» Activity: Below are entries; copy exactly the lines from the one with "thumb ip: (1166, 711)" through the one with "thumb ip: (1189, 558)", both included, and leave out the rest.

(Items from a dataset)
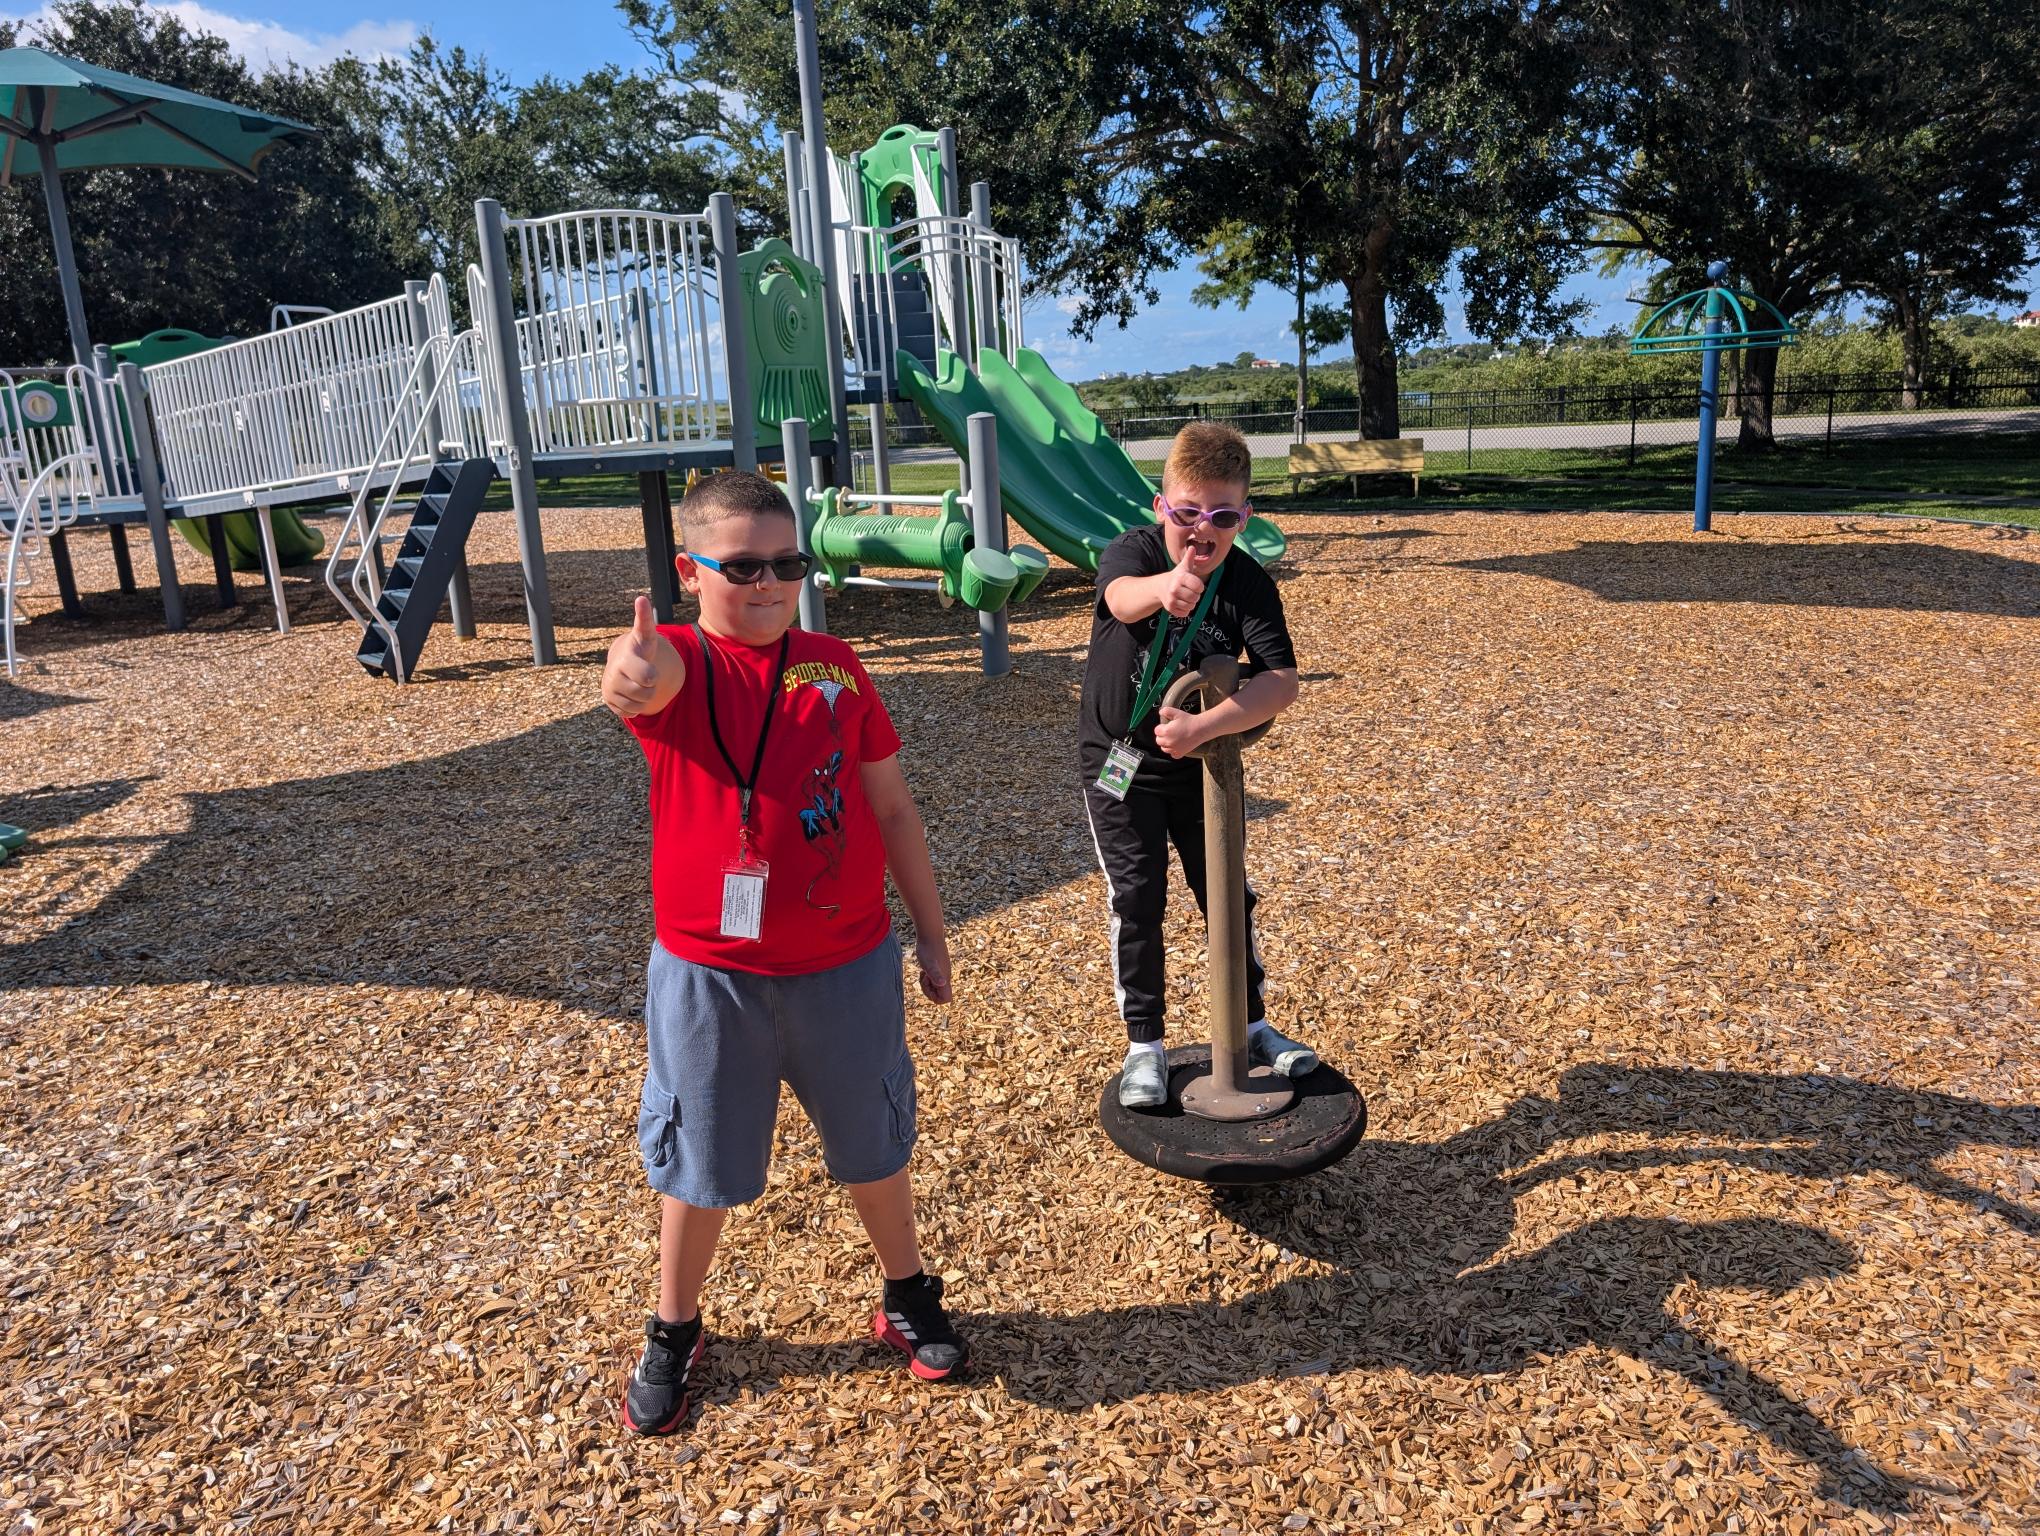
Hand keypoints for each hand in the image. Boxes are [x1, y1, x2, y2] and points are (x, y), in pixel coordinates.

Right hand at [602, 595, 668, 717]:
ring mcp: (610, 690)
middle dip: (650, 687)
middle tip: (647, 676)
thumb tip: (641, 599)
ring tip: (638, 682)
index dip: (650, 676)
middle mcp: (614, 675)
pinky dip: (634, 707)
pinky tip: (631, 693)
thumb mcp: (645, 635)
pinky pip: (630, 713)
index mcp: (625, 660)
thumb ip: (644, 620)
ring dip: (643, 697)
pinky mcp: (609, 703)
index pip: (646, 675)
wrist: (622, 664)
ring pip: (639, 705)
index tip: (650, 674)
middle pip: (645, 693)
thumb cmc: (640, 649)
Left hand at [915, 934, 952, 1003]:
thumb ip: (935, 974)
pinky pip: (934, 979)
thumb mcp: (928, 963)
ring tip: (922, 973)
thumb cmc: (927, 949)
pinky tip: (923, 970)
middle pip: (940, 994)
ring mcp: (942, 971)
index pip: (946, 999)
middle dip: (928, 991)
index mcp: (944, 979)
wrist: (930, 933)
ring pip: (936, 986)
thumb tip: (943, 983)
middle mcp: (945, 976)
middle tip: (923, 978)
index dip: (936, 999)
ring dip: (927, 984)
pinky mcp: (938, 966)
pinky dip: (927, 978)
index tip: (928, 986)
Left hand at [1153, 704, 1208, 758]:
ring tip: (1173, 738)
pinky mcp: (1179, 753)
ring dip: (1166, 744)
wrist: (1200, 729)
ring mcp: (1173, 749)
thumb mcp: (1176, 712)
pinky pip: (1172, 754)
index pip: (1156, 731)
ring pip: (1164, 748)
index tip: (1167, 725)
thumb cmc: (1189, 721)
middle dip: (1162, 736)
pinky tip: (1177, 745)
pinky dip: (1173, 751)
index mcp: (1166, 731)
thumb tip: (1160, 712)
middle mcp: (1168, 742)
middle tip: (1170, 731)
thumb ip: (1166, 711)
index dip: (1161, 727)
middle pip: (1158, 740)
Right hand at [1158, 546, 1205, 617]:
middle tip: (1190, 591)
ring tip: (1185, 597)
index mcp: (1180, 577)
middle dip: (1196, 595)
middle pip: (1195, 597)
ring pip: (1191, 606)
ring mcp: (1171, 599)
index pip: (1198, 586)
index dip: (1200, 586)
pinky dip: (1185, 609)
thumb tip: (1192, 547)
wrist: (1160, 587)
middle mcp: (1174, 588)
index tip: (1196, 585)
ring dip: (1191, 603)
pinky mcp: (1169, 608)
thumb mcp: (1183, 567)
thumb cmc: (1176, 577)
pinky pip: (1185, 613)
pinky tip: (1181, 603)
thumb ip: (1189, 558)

* * *

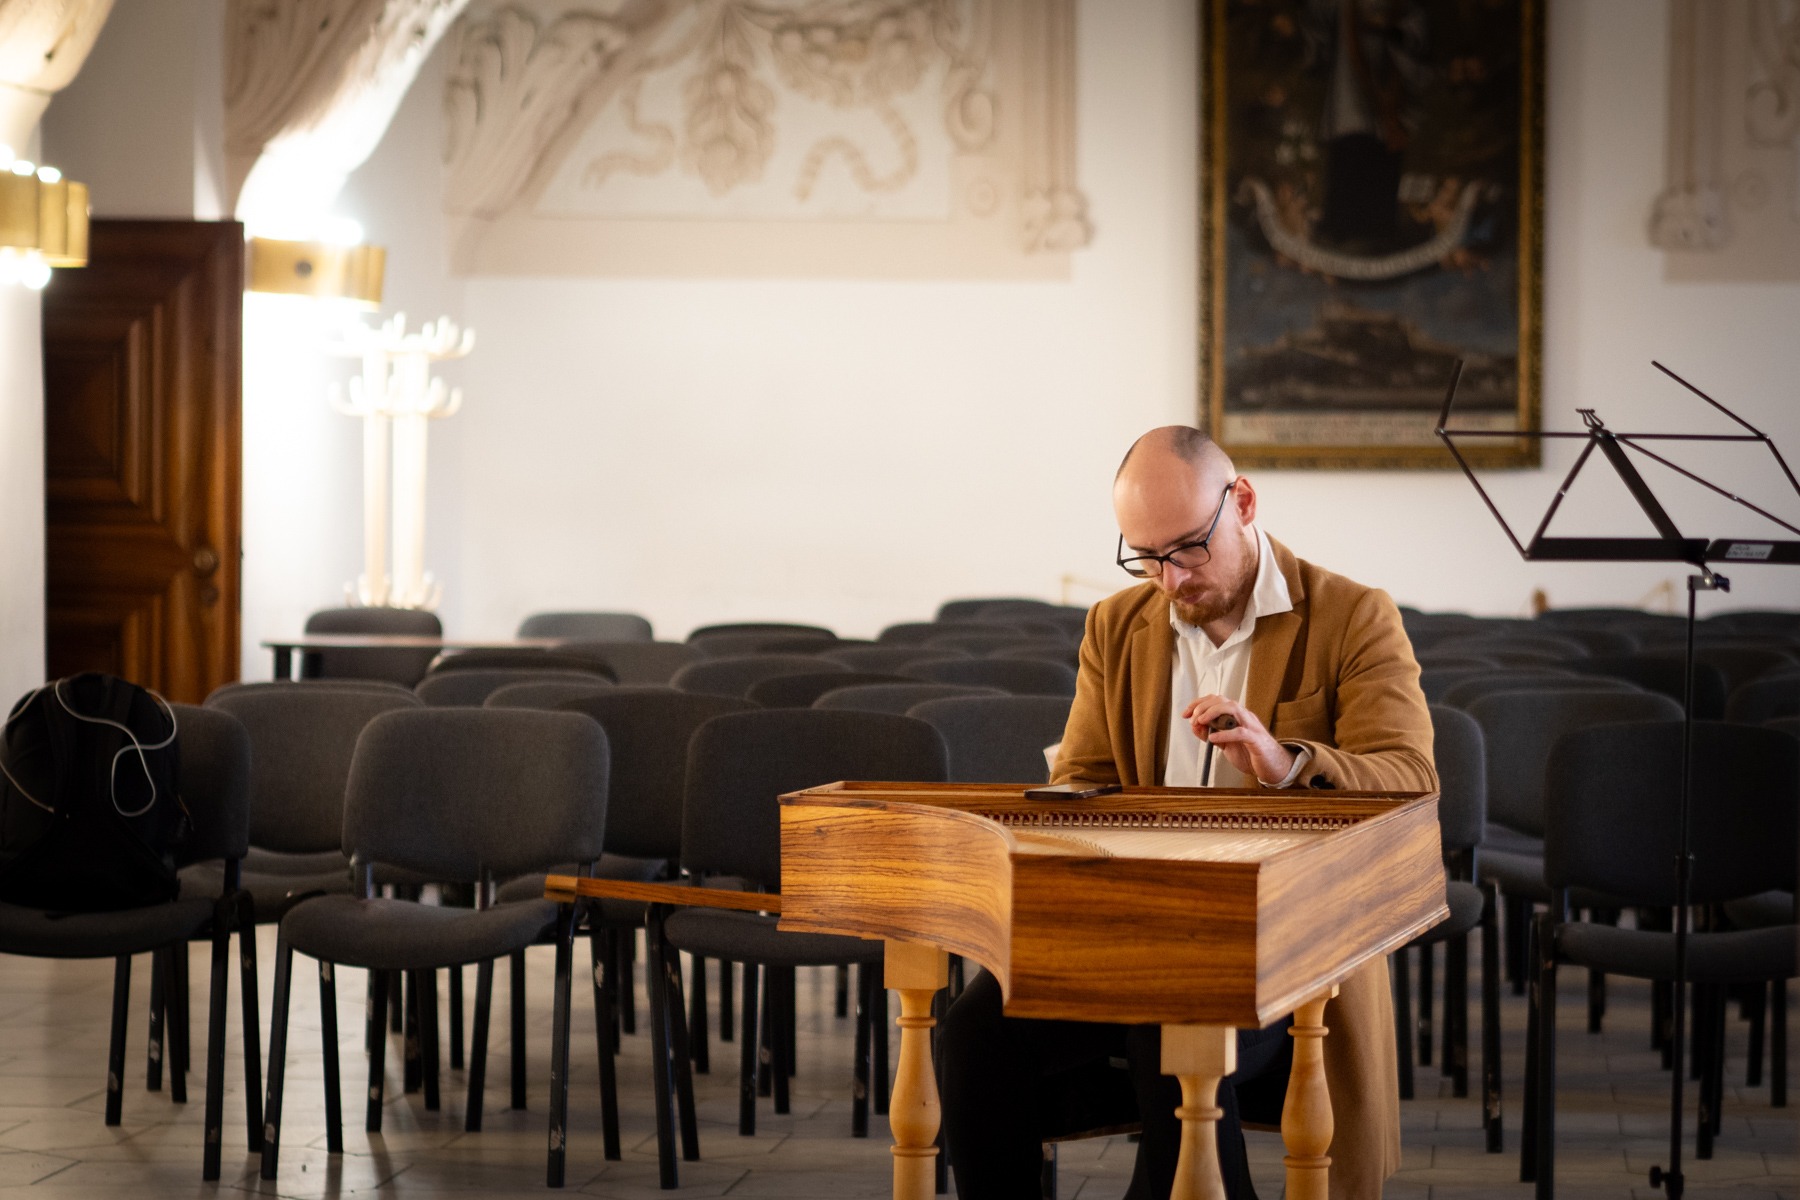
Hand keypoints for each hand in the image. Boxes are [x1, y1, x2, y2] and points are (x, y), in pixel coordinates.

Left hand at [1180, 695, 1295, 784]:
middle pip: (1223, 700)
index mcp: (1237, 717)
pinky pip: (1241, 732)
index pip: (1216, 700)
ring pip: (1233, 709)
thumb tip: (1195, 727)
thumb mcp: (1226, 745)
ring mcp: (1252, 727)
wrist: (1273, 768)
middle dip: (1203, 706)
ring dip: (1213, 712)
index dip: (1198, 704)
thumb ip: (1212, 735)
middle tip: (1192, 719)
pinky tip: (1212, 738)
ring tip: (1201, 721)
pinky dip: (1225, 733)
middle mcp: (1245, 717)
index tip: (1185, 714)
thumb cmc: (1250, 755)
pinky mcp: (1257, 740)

» Problem solution:
thumb ip: (1166, 711)
index dip: (1161, 727)
middle pip: (1158, 740)
Right hand at [1158, 546, 1205, 617]:
middle tip: (1190, 591)
ring tip: (1185, 597)
index mcp: (1180, 577)
middle dip: (1196, 595)
middle pip: (1195, 597)
ring pip: (1191, 606)
ring mcp: (1171, 599)
index pip: (1198, 586)
index dip: (1200, 586)
pinky dip: (1185, 609)
thumb tip: (1192, 547)
wrist: (1160, 587)
middle mcp: (1174, 588)
index tip: (1196, 585)
ring dip: (1191, 603)
pinky mcp: (1169, 608)
thumb mcp: (1183, 567)
thumb cmc: (1176, 577)
pinky pip: (1185, 613)
pinky tip: (1181, 603)
thumb ip: (1189, 558)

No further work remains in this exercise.